You might think this is all distant science fiction.

But think about this: just recently, the top AI has already outperformed human gold medalists in the International Mathematical Olympiad. Yes, the cost of calling it is still extremely high, and its processing speed isn't fast enough yet. But we all forget that technological progress is exponential. The ghost of Moore's Law still haunts the data centers. Just like the AI assistant in your phone, which could only report the weather two years ago, can now order takeout, write copy, and discuss your emotional problems. The expensive model that costs thousands of dollars to run today is the prototype of the "Negotiation Assist Pro Max" that Sean had to scrimp and save for; the god-level performance that requires immense computing power today is version 0.1 of the Pantheon model that Elara activated.
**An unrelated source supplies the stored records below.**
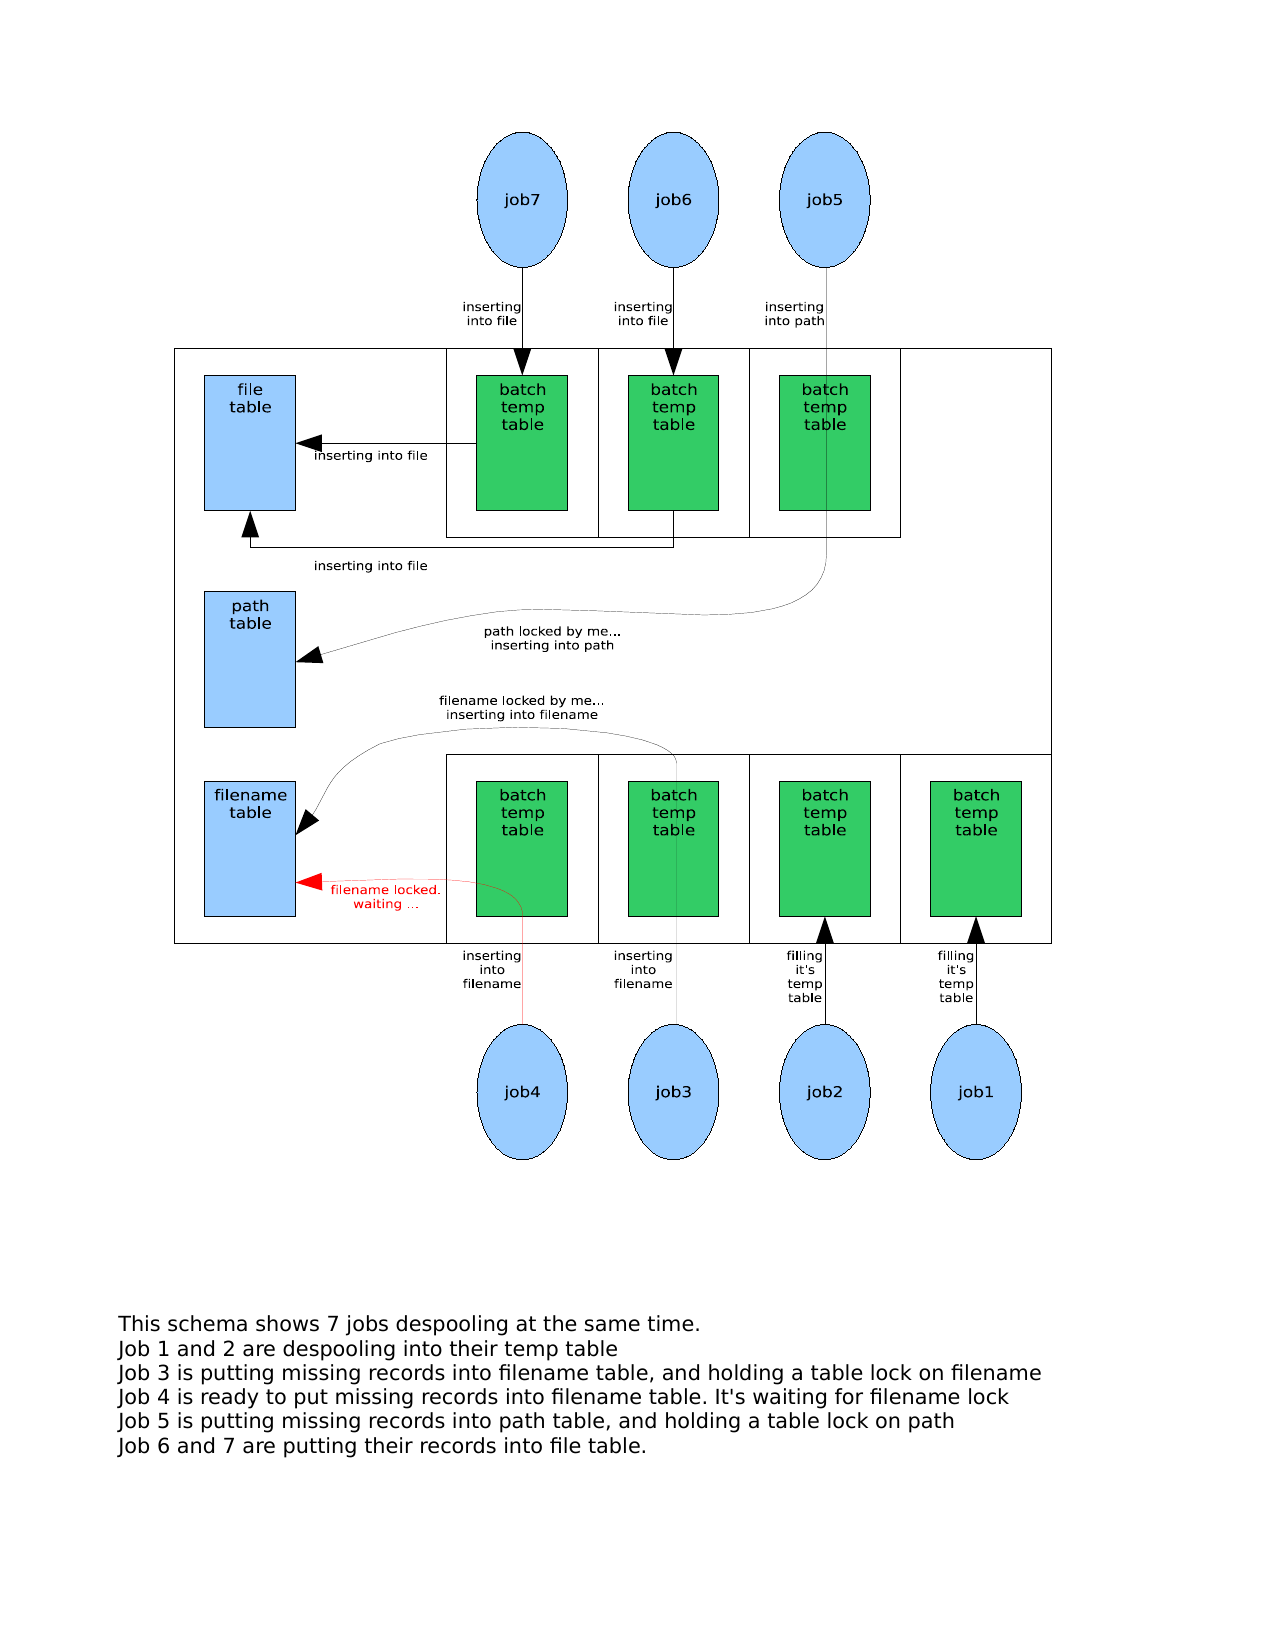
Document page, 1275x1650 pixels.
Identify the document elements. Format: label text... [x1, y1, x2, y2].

text Job 3 is putting missing records into filename table, and holding a table lock on filename [118, 1361, 1157, 1385]
text Job 4 is ready to put missing records into filename table. It's waiting for filename lock [118, 1385, 1157, 1409]
text This schema shows 7 jobs despooling at the same time. [118, 1312, 1157, 1337]
text Job 5 is putting missing records into path table, and holding a table lock on path [118, 1409, 1157, 1434]
text Job 6 and 7 are putting their records into file table. [118, 1434, 1157, 1458]
text Job 1 and 2 are despooling into their temp table [118, 1337, 1157, 1361]
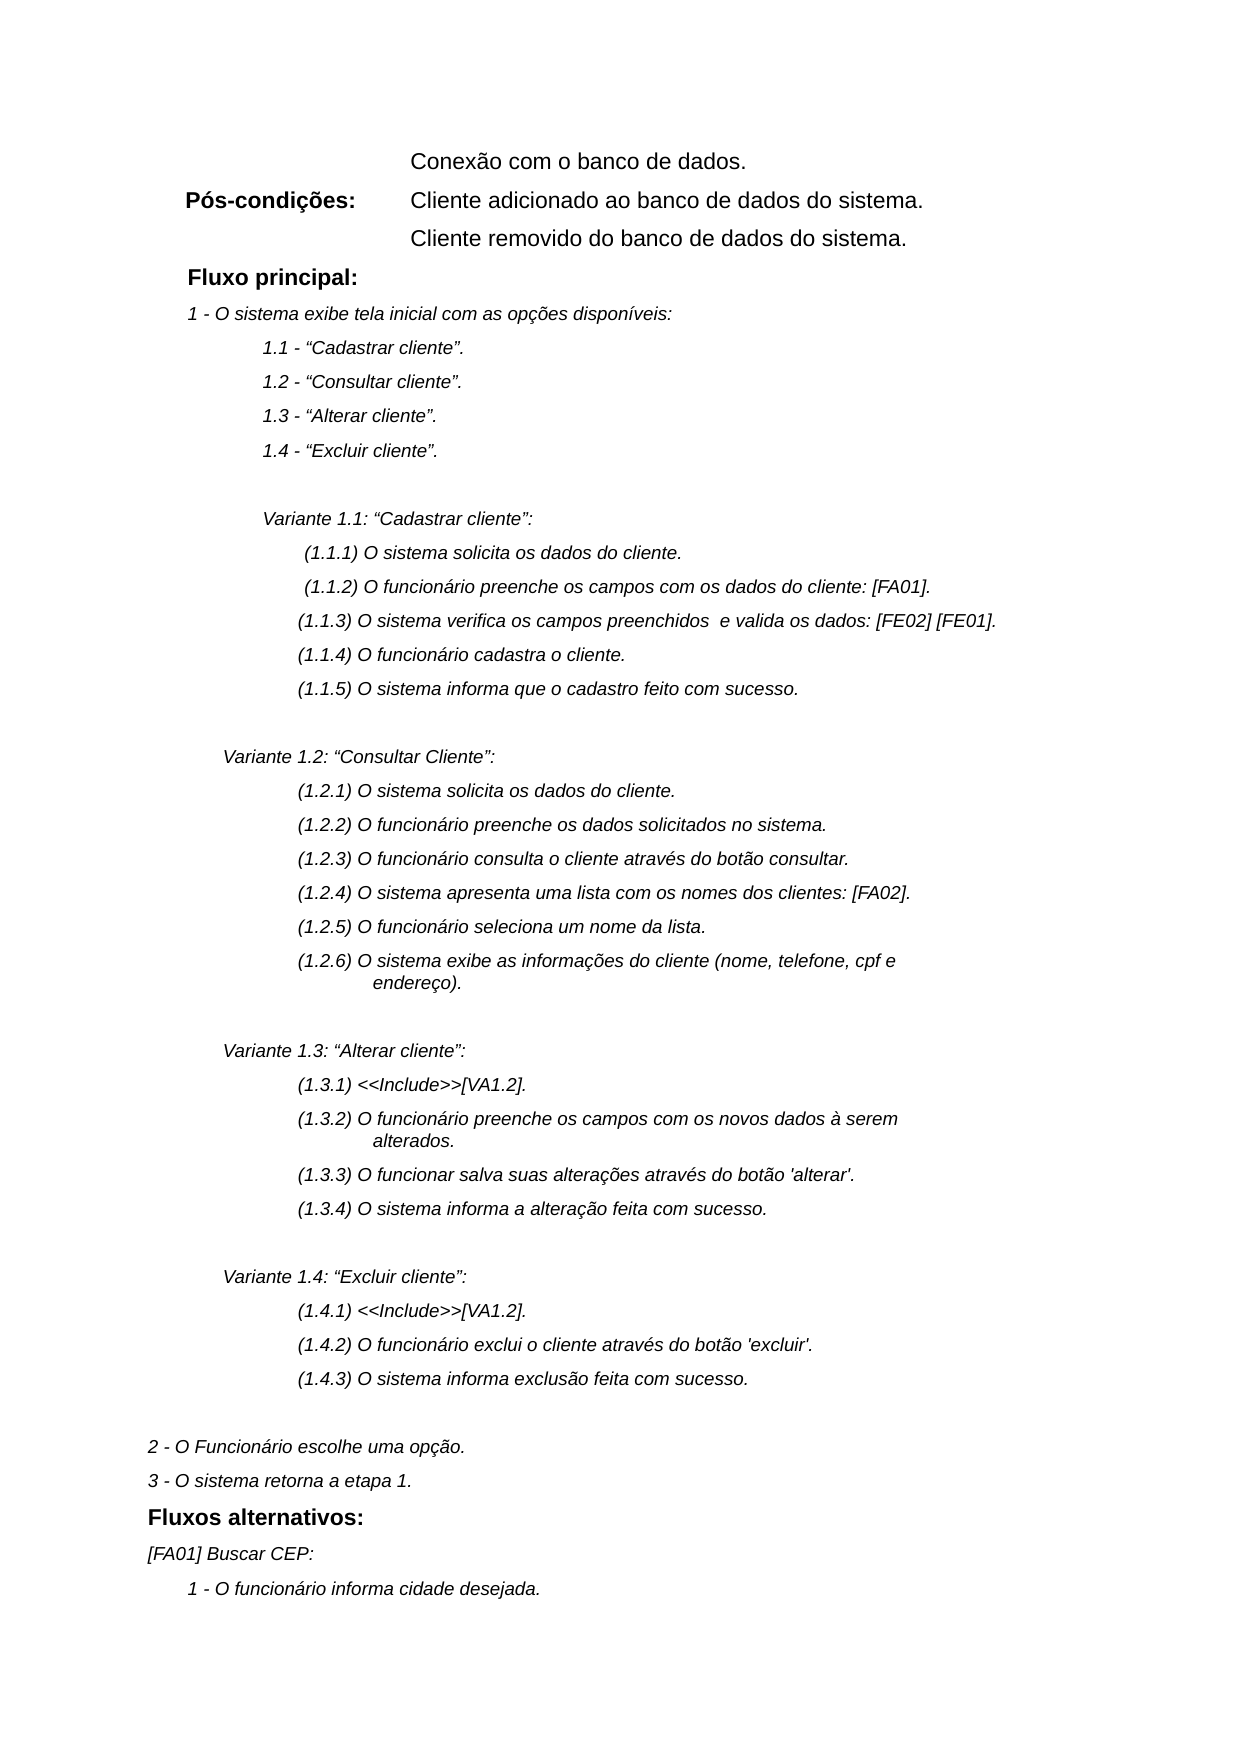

Wisdom, the oldest and most revered pursuit in human civilization, may soon no longer be just an inner quality, but an external resource that can be accessed, optimized, and managed. It's no longer the achievement of climbing a mountain, but more like a cable car that can be laid at our feet at any time.

This will bring not just changes to individual destinies, but a complete, society-sweeping upheaval.

When the essence of education is no longer to impart knowledge but to train AI sync rate, what will our schools become? When the success of marriages and social interactions depends on the emotional intelligence package you purchase, how much trust will be left between people? When a nation's competitiveness is directly determined by the version number of the top-tier AI model it controls, how will the new world order be arranged?

This may not be a distant speculation, but the new reality for all of us, with the curtain about to rise.